In the world of Tesla and Elon Musk, it’s all news, all the time and not one iota of it is fake. Give Elon his due. The man gets things done. He has been pushing his idea of boring tunnels beneath America aggressively lately. Yesterday, a video of the car carrying elevator in action appeared on Instagram for the first time.
Boring Company Elevator Test
The test apparently went well, although the driver inside the car may have had some anxiety. Functioning much like a trap door in the stage at a Broadway play, the elevator is designed to lower a vehicle down to the network of underground tunnels where it will be loaded onto an electric sled and inserted into the flow of other cars speeding toward their destination in the city center or across town where another elevator will bring them back to the surface.
There is some ambiguity surrounding Elon’s latest tunnel Tweets. Will The Boring Company tunnels be used for transporting vehicles or as conduits for Hyperloop pods? The answer, as best as anyone can figure out, is “both.” As underground tunnels must be built to be able to withstand the water table, they will also be capable of holding the near vacuum that is required to make the high speeds envisioned for the Hyperloop feasible.
There are some who question the real world throughput capability of Musk’s tunnel plan. Imagine a tollbooth on a busy highway on Memorial Day weekend. Drivers might be able to cruise along at 75mph all day until the toll booth. Then traffic backs up, tempers flare, and horns blare. It’s not hard to imagine the lines leading to one of Mr. Musk’s fabulous elevators stretching back for miles. But then again, the great ones like Musk are always challenged by the lack of vision exhibited by the masses.

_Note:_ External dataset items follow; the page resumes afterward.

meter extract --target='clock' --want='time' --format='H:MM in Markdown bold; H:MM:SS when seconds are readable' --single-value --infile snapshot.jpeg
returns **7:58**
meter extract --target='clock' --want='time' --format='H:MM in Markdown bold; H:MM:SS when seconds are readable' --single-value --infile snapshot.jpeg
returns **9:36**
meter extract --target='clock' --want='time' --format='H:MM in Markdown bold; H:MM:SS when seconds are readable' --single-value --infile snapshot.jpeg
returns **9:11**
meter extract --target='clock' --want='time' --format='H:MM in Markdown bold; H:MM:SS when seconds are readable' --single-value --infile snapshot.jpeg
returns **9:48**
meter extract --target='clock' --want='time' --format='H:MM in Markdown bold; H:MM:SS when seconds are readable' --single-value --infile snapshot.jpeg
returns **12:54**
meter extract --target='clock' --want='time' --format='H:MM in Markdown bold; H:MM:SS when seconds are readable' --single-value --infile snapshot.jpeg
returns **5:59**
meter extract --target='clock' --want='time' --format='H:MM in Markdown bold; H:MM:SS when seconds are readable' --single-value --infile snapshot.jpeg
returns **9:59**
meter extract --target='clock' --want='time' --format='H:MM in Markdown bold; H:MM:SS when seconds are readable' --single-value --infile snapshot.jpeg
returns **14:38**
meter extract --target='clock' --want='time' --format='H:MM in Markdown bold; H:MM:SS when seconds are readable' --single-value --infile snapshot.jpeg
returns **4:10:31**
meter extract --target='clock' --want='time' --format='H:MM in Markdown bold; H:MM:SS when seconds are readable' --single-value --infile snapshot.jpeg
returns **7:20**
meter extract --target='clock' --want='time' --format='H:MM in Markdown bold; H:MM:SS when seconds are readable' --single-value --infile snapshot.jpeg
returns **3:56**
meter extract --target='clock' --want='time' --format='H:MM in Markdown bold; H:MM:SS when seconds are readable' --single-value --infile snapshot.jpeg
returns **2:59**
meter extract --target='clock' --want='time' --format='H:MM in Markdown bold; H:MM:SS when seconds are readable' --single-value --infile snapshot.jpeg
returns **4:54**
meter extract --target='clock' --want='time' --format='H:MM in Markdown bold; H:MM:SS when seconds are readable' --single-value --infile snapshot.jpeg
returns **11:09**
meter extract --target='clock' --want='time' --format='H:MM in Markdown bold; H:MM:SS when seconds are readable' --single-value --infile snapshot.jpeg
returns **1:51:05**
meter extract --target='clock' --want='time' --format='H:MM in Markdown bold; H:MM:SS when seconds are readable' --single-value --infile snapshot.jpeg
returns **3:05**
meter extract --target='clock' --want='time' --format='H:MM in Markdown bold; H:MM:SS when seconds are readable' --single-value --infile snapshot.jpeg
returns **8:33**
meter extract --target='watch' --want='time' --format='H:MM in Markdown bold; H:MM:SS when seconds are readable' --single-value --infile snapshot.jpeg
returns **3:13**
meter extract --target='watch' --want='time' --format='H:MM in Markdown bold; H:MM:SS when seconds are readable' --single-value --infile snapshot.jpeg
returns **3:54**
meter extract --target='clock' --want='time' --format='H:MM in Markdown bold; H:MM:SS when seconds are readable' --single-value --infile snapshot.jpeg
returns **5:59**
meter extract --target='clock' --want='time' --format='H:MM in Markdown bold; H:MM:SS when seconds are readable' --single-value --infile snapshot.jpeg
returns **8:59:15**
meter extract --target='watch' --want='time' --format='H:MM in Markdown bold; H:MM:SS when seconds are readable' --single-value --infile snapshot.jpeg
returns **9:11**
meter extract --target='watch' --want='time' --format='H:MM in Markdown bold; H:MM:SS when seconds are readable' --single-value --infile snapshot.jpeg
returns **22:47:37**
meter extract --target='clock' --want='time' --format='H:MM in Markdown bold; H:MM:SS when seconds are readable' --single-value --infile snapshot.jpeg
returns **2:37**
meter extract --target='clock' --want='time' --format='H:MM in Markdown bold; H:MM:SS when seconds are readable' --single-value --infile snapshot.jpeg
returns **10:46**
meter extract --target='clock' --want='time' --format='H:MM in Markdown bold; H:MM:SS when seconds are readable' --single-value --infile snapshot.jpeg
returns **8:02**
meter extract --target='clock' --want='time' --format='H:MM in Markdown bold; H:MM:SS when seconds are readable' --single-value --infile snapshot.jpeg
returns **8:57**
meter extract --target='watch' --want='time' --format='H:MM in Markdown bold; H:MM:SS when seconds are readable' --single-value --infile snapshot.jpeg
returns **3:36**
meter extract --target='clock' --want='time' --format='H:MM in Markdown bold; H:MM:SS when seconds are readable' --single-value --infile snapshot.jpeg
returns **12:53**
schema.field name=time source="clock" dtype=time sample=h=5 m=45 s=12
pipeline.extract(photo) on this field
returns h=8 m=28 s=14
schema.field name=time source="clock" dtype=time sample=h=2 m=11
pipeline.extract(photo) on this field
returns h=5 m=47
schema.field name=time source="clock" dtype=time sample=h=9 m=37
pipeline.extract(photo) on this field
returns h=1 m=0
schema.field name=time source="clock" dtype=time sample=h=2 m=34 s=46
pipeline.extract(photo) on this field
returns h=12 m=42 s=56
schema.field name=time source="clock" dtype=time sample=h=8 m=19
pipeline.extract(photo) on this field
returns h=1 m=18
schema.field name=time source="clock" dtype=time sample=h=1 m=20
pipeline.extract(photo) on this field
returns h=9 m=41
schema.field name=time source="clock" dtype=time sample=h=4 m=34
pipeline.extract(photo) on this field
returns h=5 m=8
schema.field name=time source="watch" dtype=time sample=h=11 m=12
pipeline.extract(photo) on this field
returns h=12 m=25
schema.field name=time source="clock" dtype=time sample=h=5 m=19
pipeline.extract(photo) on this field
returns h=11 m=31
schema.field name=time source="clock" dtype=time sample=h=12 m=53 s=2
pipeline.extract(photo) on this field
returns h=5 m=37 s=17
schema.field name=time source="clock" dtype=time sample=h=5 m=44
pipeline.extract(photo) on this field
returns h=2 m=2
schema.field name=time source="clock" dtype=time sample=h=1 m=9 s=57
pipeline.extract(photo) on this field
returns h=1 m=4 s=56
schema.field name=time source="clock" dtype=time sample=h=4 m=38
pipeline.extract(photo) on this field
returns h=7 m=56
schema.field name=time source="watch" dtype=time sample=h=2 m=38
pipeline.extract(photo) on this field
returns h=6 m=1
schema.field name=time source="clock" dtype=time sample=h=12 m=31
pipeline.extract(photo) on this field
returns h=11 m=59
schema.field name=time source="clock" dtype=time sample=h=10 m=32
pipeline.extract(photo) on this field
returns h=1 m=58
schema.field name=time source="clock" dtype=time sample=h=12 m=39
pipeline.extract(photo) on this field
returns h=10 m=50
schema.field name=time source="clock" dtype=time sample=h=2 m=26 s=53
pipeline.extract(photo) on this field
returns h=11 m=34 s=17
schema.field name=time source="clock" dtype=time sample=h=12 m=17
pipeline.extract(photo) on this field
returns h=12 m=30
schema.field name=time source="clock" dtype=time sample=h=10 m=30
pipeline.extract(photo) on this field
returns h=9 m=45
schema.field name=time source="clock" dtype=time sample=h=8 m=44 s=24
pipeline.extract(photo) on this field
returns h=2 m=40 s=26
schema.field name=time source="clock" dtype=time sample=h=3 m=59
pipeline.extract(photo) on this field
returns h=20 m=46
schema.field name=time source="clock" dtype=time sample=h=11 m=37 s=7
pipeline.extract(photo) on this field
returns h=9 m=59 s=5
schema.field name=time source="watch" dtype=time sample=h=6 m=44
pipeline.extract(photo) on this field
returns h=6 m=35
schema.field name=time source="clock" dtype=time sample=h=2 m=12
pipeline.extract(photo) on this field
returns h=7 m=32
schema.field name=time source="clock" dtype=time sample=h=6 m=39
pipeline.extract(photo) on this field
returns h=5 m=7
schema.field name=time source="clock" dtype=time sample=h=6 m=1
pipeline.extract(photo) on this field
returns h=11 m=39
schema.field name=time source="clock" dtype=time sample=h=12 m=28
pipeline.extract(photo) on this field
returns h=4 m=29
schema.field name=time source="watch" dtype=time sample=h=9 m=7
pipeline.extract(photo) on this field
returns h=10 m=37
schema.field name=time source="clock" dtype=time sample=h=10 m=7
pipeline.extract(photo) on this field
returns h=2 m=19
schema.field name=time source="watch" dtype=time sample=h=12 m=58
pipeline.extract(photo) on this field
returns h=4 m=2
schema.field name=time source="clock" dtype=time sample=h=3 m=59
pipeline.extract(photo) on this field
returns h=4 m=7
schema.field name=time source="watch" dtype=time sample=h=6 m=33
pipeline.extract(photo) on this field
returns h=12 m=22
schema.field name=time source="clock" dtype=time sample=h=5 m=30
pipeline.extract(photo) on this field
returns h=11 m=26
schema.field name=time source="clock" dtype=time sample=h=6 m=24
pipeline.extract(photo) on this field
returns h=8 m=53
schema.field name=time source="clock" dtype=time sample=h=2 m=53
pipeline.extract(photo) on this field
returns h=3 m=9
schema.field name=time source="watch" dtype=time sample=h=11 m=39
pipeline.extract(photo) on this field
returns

Consumer Reports Puts Model S Back On Top
In other Tesla news, Consumer Reports has completed testing the Tesla Model S sedan after a software upgrade fixed the problem with automatic emergency braking the testers discovered earlier this year. Now that the issue has been resolved, CR has restored the Model S to its list of top ranked large luxury cars.
Tesla experienced significant delays in getting its new Autopilot system with the Hardware 2 suite of sensors to work as well as the older version of the system. It promised parity before the end of last year, but didn’t actually get the software right until several months later. CR’s lower ranking occurred in April in an attempt to spur Tesla to deliver on its promise.
The important thing here is not the rating but the ability of Tesla to update its cars wirelessly over the air, something it has been doing since the beginning but other manufacturers are only now emulating. The wait was tedious for many Tesla owners who purchased cars back in October of last year when the new hardware package first became available, but at least they didn’t have to bring their cars to a dealer to get the updated software installed. The changes all took place seamlessly in the background while they slumbered. The number of automakers who can duplicate that feat is extremely small.